There’s a story I learned while writing a book about Jerusalem that seems especially germane to Netanyahu’s current worldview.
When the 1948 war that created Israel’s initial borders was coming to an end, Israeli and Jordanian officials used thick grease pens to carve up Jerusalem, with both sides steering around the city’s United Nations compound, creating a small area “between the lines” that was controlled by neither side.
In 1957, nine years into the country’s existence, Israeli civilians, soldiers, and bulldozers crossed into the area between the lines to enable the planting of 100,000 trees on 5,000 acres near the U.N. compound. Jordan objected to Israel’s bold breach of international law and brought its case all the way to the U.N. Security Council.
Golda Meir, one of Israel’s central political leaders who was then serving as foreign minister, refused to back down.
“We know that if we stop this one time, it is harder to start again later,” Meir told members of the cabinet in August 1957. “I think that the best thing we can do is to finish quickly, at the very least, the work with heavy equipment. Indeed, bulldozers are not machine guns.”
In language familiar to diplomatic reporters stationed in Washington and other world capitals, U.S. Ambassador Henry Cabot Lodge Jr. told the U.N. Security Council that the United States hoped that “both sides would refrain from taking any action between the armistice lines that would tend to increase tensions.”
In short, the U.N., the U.S., and the world did nothing. And Israel kept bulldozing.
Israel has successfully employed the same strategy for decades, leading to the establishment of a Jewish settlement program in the West Bank that continues to use military control, ethnic violence, and deadly attacks (including against Americans) to expand its control over land once expected to be part of an independent state of Palestine.
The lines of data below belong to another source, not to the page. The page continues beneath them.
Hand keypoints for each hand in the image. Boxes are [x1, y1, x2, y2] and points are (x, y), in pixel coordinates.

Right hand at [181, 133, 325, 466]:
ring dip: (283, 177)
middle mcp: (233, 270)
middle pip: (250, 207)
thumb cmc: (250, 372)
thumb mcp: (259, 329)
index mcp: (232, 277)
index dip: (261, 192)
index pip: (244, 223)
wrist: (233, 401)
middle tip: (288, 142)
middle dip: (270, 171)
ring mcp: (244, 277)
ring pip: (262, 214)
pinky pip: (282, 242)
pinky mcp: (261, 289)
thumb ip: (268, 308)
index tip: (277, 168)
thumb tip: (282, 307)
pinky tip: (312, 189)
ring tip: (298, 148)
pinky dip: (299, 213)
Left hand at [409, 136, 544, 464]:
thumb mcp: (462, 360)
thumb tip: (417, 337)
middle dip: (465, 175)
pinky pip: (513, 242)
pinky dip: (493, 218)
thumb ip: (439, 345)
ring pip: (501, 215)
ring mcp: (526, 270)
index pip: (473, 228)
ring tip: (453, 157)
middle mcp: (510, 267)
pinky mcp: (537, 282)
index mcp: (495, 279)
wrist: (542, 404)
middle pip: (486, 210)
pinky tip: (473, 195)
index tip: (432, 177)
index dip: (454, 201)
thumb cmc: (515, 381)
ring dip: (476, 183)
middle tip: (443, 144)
Israeli leaders are now talking about annexing large parts—if not all—of the West Bank, something the first Trump administration worked behind the scenes to prevent.
Netanyahu, like Trump the second time around, has learned that the bounds of his power are tested only when some other opposing force steps in to pose a serious challenge. Trump is giving Netanyahu the green light. The Israeli military has begun planning to carry out Trump’s off-the-cuff plan to “voluntarily” depopulate the entire Gaza Strip of its 2 million living Palestinians for redevelopment—an idea critics arguably characterize as ethnic cleansing.
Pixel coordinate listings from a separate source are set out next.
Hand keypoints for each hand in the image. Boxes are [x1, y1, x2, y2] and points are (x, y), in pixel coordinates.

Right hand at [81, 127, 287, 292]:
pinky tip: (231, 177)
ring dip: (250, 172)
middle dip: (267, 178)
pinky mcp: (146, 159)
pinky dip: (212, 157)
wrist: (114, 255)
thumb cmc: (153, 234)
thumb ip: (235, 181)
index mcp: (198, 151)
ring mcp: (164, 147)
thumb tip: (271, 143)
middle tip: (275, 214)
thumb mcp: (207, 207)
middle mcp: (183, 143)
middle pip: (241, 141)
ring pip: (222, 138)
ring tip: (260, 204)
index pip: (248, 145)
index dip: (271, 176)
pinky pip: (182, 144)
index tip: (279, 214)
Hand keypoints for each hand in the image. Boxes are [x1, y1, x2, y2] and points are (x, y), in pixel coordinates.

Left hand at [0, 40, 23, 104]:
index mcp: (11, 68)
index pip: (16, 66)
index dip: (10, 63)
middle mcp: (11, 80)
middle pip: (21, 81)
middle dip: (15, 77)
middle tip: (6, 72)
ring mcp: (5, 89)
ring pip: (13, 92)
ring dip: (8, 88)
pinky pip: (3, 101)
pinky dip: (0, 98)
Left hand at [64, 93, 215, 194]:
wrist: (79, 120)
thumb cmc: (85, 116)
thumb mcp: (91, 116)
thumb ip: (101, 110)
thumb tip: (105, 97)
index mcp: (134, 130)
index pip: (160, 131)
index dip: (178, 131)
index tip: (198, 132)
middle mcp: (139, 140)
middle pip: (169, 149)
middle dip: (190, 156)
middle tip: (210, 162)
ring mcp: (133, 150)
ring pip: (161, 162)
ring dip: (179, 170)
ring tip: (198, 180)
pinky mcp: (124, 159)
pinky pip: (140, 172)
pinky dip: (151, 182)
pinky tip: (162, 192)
Like Trump, Netanyahu has repeatedly defied doomsayers who wrote his political obituaries. It became a cliche for writers to refer to Netanyahu by his nickname—“the magician”—every time someone declared his political demise and he emerged like a phoenix from the ashes. Israel’s cataclysmic failures on Oct. 7, and in the years leading up to it, were supposed to be the nails in Netanyahu’s coffin, sealing his demise as one of the nation’s most reviled leaders for failing to prevent the worst attack in his nation’s history.
Instead, Netanyahu has persuaded the U.S. to attack Iran’s nuclear program, neutralized the long-feared Hezbollah missile threat from Lebanon, seized control of parts of Syria and Lebanon, floated plans to annex parts of the West Bank, and launched plans to reoccupy the Gaza Strip.
Inch by inch, mile by mile, Netanyahu is expanding Israel’s boundaries in violation of international laws because he faces no serious consequences for doing so.
And that part of Jerusalem between the lines where Israelis planted those contested trees in 1957 in violation of international laws? It’s now known as Jerusalem’s Peace Forest.